• _Instructions for the task_
Using the data below, work out how many lines contain the word "вариант", then state that number without comment.

• _Given data_
------------------------------

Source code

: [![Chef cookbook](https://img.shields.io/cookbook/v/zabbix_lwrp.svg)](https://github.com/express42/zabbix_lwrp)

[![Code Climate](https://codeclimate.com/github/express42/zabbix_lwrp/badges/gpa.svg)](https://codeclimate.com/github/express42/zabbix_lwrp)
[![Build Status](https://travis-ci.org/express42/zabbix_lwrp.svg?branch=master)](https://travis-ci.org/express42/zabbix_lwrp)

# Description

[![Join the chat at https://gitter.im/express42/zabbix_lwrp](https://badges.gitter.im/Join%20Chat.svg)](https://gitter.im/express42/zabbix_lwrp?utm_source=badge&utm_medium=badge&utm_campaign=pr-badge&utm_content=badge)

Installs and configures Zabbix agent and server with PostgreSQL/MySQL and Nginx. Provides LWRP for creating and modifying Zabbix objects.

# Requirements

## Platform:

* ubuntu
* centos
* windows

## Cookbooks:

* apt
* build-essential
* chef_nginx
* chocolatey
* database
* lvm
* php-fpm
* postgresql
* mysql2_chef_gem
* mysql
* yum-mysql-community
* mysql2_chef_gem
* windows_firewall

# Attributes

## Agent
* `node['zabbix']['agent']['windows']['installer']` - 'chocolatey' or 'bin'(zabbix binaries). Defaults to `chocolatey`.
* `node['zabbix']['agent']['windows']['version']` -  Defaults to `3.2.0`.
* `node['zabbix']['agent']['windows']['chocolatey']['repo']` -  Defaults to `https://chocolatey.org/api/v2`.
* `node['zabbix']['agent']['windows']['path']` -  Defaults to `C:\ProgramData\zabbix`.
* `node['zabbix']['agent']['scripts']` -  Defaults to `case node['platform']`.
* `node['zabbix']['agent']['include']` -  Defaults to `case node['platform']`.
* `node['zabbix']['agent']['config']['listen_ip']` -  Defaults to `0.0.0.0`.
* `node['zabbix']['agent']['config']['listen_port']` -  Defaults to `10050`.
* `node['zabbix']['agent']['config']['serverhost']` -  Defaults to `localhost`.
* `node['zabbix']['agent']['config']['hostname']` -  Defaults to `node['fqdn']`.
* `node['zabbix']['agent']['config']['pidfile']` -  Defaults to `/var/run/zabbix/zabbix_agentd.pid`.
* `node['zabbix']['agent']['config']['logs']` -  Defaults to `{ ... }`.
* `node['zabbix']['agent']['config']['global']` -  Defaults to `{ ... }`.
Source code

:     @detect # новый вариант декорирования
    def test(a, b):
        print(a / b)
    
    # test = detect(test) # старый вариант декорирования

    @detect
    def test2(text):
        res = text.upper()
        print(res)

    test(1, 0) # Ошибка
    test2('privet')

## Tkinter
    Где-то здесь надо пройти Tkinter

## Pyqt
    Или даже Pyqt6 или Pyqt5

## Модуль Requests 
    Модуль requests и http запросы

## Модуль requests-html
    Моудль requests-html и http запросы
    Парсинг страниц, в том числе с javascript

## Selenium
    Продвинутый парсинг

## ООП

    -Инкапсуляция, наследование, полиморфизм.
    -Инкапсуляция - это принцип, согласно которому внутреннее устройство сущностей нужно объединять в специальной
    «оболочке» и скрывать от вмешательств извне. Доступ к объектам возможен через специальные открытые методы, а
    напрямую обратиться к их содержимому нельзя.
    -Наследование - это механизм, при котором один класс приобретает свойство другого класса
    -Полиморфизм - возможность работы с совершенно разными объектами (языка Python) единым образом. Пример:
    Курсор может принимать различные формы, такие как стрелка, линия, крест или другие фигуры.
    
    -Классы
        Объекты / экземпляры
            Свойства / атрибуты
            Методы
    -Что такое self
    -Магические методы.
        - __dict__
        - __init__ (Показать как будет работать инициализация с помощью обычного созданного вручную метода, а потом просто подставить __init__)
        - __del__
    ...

------------------------------

• _Task answer_
2